5. Decision Trees- Classifier
Aim
To write a python program for decision tree classifier using scikit learn module to classify Iris flower data set
Understand the Decision Trees- Classifier Before You Begin
Overview: Decision Tree Classifier is a supervised machine learning algorithm used for both classification and regression tasks. It works by recursively splitting the dataset into subsets based on feature values, creating a tree-like model where each internal node represents a decision based on a feature, each branch represents the outcome of the test, and each leaf node represents a class label or regression value.
The algorithm selects the best splits using criteria like Gini impurity, entropy, or information gain to maximize the purity of child nodes. Decision Trees are widely used for medical diagnosis, credit risk assessment, customer churn prediction, and feature selection due to their interpretability.

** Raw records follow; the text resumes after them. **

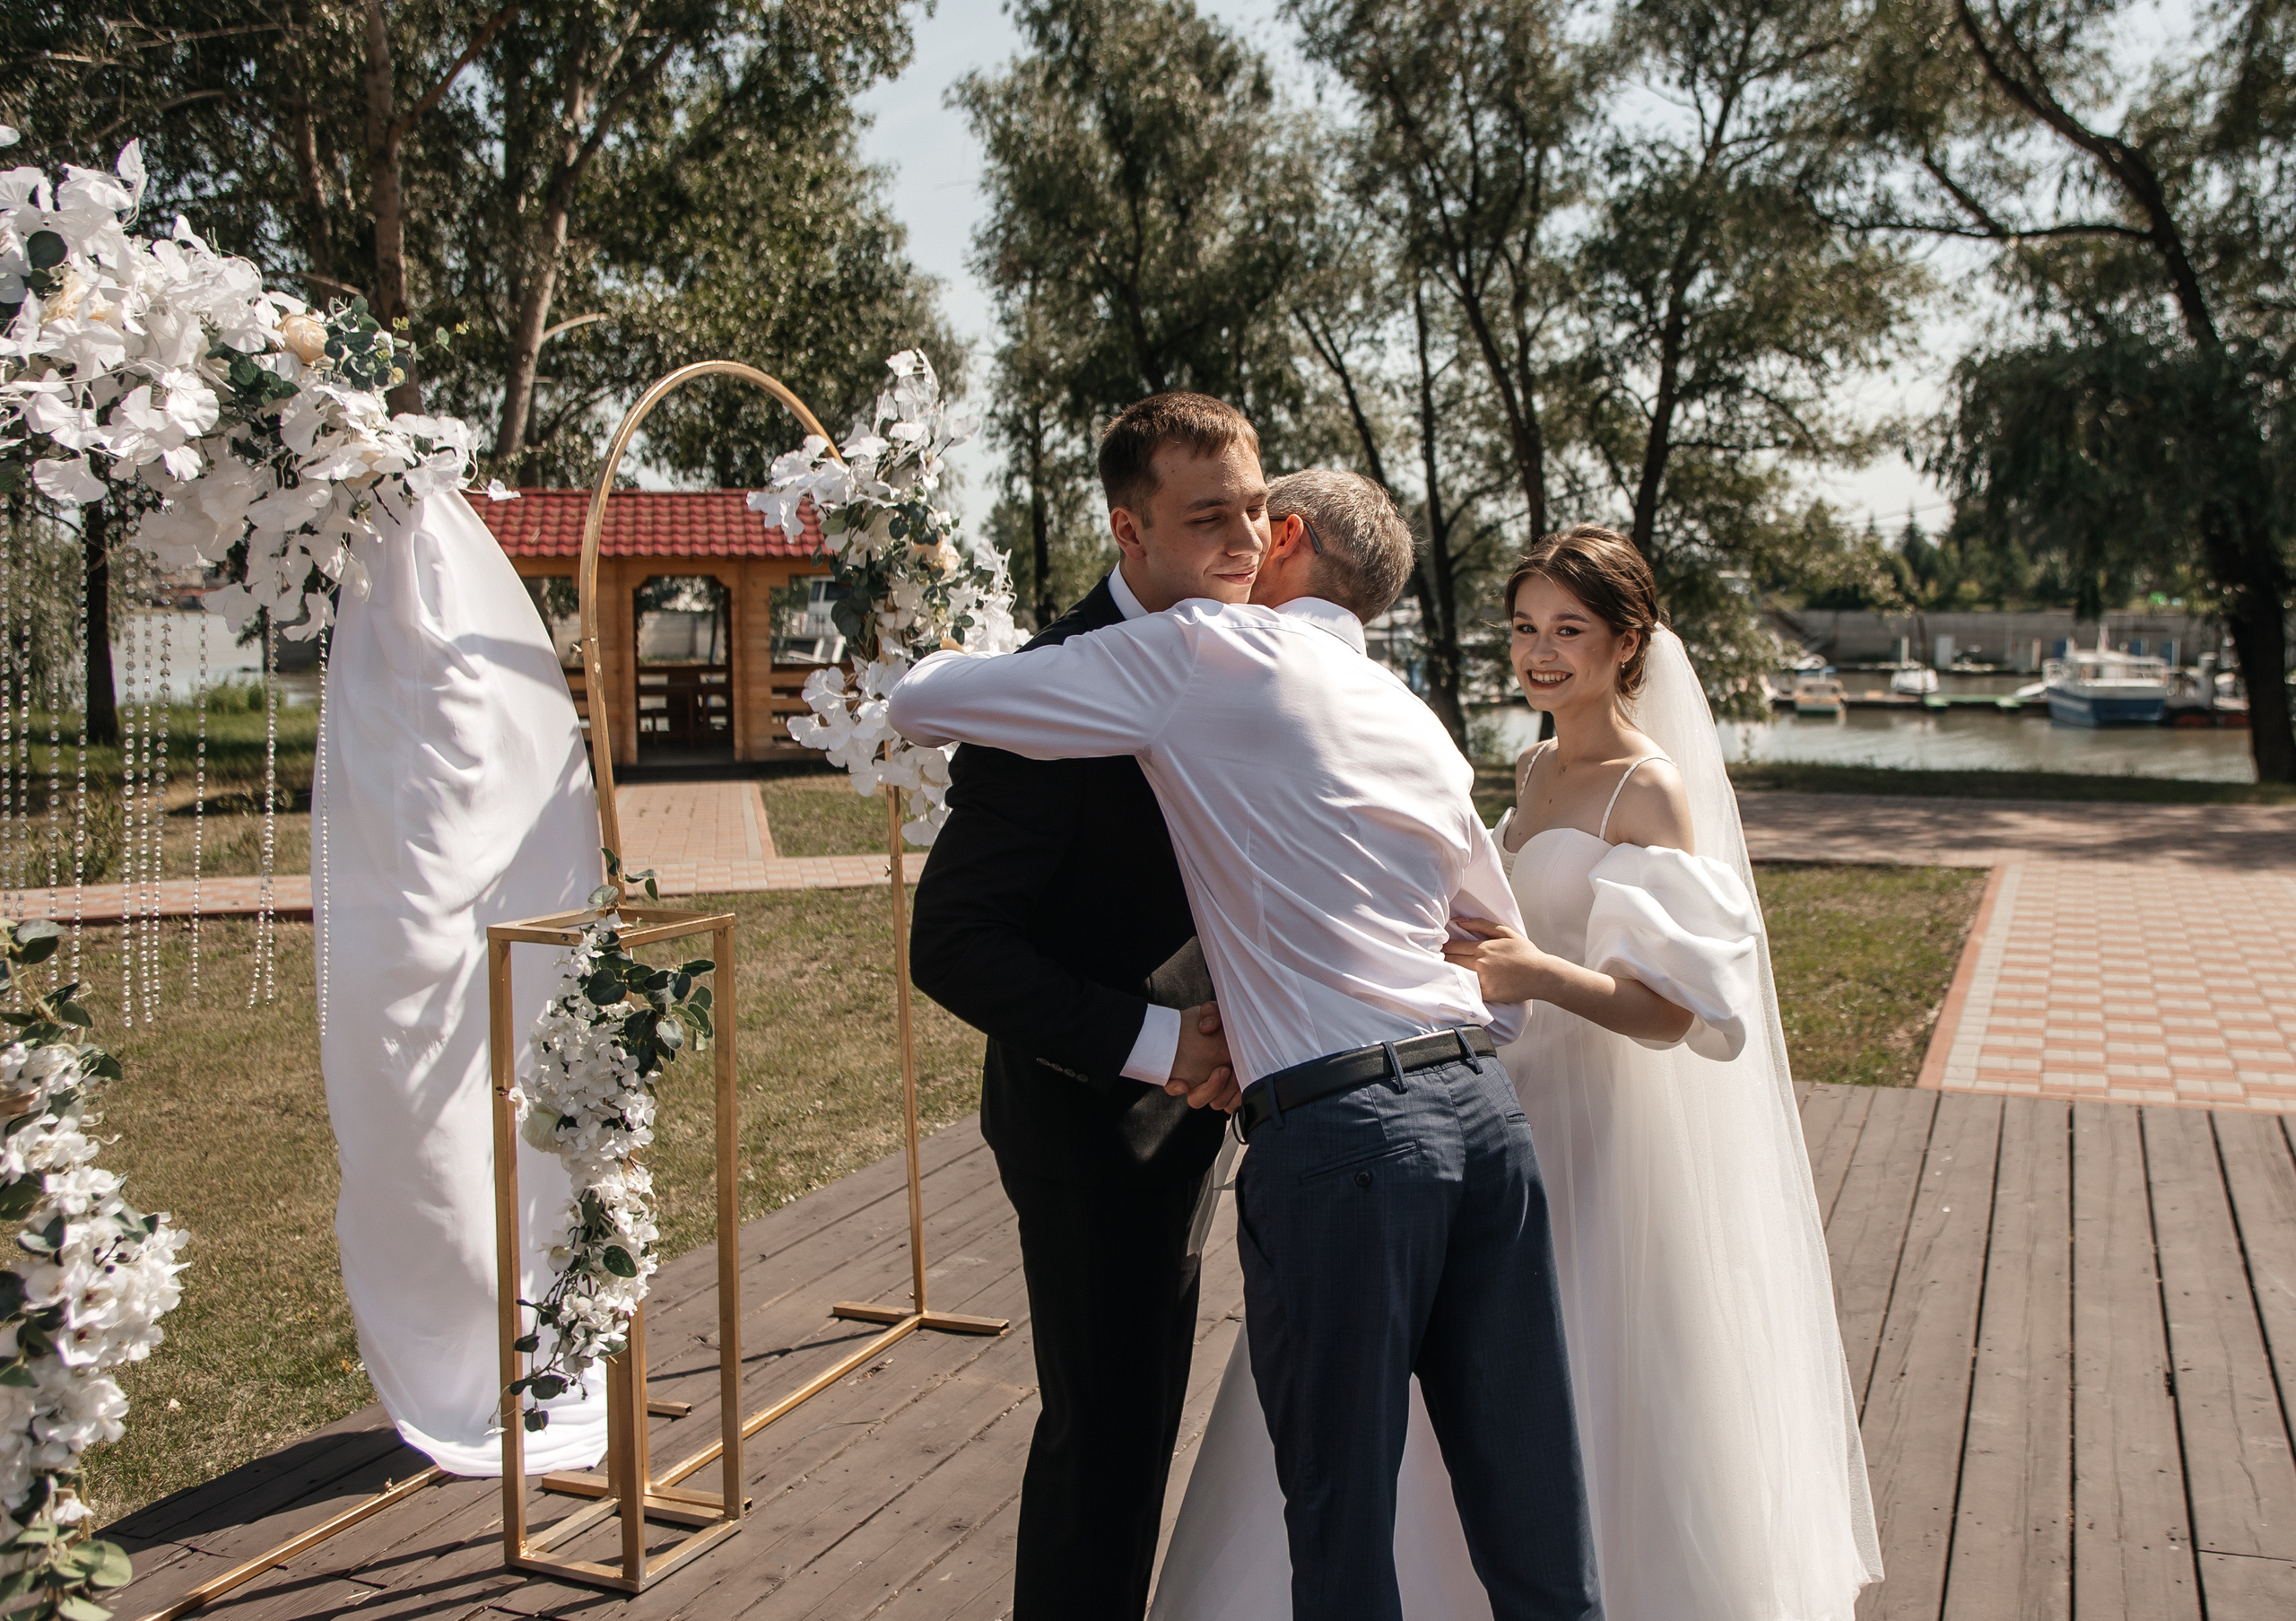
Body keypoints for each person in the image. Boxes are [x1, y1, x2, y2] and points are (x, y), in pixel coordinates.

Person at [891, 466, 1601, 1621]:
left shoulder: (1208, 651)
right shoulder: (1415, 721)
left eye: (1250, 519)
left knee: (1341, 1528)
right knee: (1536, 1518)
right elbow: (1496, 964)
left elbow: (927, 699)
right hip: (1482, 1117)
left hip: (1345, 1138)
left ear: (1286, 539)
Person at [1152, 523, 1883, 1620]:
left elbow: (1669, 1013)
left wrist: (1535, 971)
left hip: (1592, 1121)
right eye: (1525, 628)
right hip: (1483, 1096)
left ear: (1626, 643)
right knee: (1438, 1382)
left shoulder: (1648, 789)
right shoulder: (1532, 768)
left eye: (1568, 630)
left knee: (1555, 1382)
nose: (1540, 653)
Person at [906, 392, 1263, 1621]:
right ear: (1129, 528)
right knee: (1105, 1437)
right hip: (1092, 1127)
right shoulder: (1050, 690)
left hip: (1196, 1113)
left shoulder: (1239, 647)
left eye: (1256, 508)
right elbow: (954, 943)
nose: (1246, 540)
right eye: (1208, 516)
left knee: (1146, 1411)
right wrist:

Further Understanding: Decision Trees
Algorithm
- Load the Dataset: Load the Iris dataset using load_iris.
- Binarize the Target: Extract "sepal length" and "sepal width" as the feature set X, and the target labels as y.
- Select Features and Labels: Prepare the feature set X and target labels y for the KNN model.
- Split the Dataset: Split the dataset into training and testing sets using train_test_split, ensuring class distribution is maintained with stratify=y.
- Create a Pipeline: Create a pipeline with StandardScaler for feature scaling and KNeighborsClassifier for the KNN model.
- Initialize Plot: Create a figure with two subplots to visualize the KNN decision boundaries with different weight strategies.
- Iterate Over Weight Strategies: For each subplot, set the KNN weight strategy (uniform or distance) and fit the model to the training data.
- Visualize Decision Boundaries: Plot the decision boundary for each weight strategy to show classification regions.
About Iris Dataset
The data sets consists of 3 different types of irises’ (Setosa, Versicolour, and Virginica) petal and sepal length, stored in a 150x4 numpy.ndarray. The rows being the samples and the columns being: Sepal Length, Sepal Width, Petal Length and Petal Width.
Dataset Information
| Number of Instances | 150 (50 in each of three classes) |
|---|---|
| Number of Attributes | 4 numeric, predictive attributes and the class |
| Attribute Information |
|
| Classes | 3 (Iris-Setosa, Iris-Versicolour, Iris-Virginica) |
Source: Dataset Link
Visualization
Interactive Visualization of Decision Trees- Classifier.
Pre-Lab Questions
- Why decision tree is prepared to use with an ensemble approach?
- What is Information Gain? How it is related to decision tree?
- What is Gini index? How it is related to decision tree?
Post-Lab Questions
- Apply standard scaling to the data set and give your observation/comments on the performance.
- Run the code for the wine dataset from scikit learn module and presents the results.
Result
The decision tree classifier was successfully implemented on the Iris dataset. The model achieved high accuracy, and the resulting tree structure and confusion matrix clearly demonstrated effective classification across all three iris flower species.